◆ **EXERCISE PROMPT**: The records below need to be set down again exactly; their images stay out.

(Data entries)
+---+

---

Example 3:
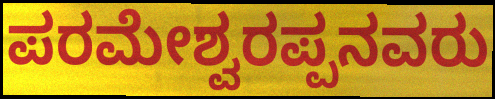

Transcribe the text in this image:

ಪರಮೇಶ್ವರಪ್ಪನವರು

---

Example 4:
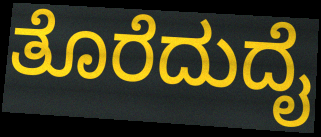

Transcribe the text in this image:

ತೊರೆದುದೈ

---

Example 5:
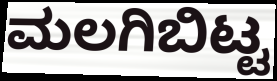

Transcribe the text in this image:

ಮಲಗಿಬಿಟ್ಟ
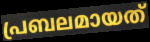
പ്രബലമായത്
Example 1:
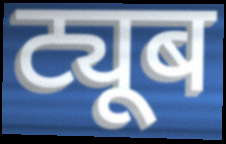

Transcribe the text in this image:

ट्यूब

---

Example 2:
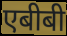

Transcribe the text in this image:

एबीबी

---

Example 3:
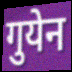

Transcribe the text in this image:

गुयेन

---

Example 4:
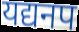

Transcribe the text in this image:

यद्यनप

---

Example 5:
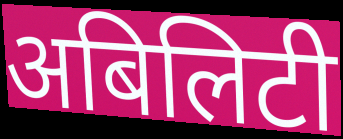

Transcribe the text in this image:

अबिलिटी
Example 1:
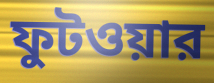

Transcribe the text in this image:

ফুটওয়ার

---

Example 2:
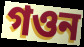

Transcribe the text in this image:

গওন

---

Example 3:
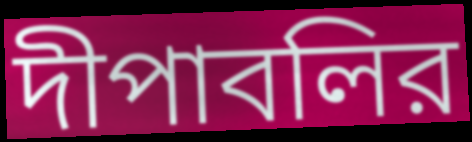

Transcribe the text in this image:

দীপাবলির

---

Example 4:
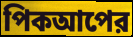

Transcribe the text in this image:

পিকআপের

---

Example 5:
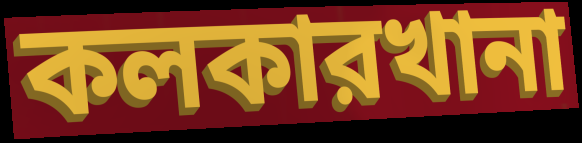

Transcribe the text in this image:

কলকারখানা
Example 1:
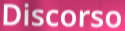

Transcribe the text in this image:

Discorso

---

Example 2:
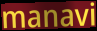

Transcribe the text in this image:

+---+

◆ **RESPONSE TO THE EXERCISE**:
---

Example 3:

Transcribe the text in this image:

ಪರಮೇಶ್ವರಪ್ಪನವರು

---

Example 4:

Transcribe the text in this image:

ತೊರೆದುದೈ

---

Example 5:

Transcribe the text in this image:

ಮಲಗಿಬಿಟ್ಟ
പ്രബലമായത്
Example 1:

Transcribe the text in this image:

ट्यूब

---

Example 2:

Transcribe the text in this image:

एबीबी

---

Example 3:

Transcribe the text in this image:

गुयेन

---

Example 4:

Transcribe the text in this image:

यद्यनप

---

Example 5:

Transcribe the text in this image:

अबिलिटी
Example 1:

Transcribe the text in this image:

ফুটওয়ার

---

Example 2:

Transcribe the text in this image:

গওন

---

Example 3:

Transcribe the text in this image:

দীপাবলির

---

Example 4:

Transcribe the text in this image:

পিকআপের

---

Example 5:

Transcribe the text in this image:

কলকারখানা
Example 1:

Transcribe the text in this image:

Discorso

---

Example 2:

Transcribe the text in this image:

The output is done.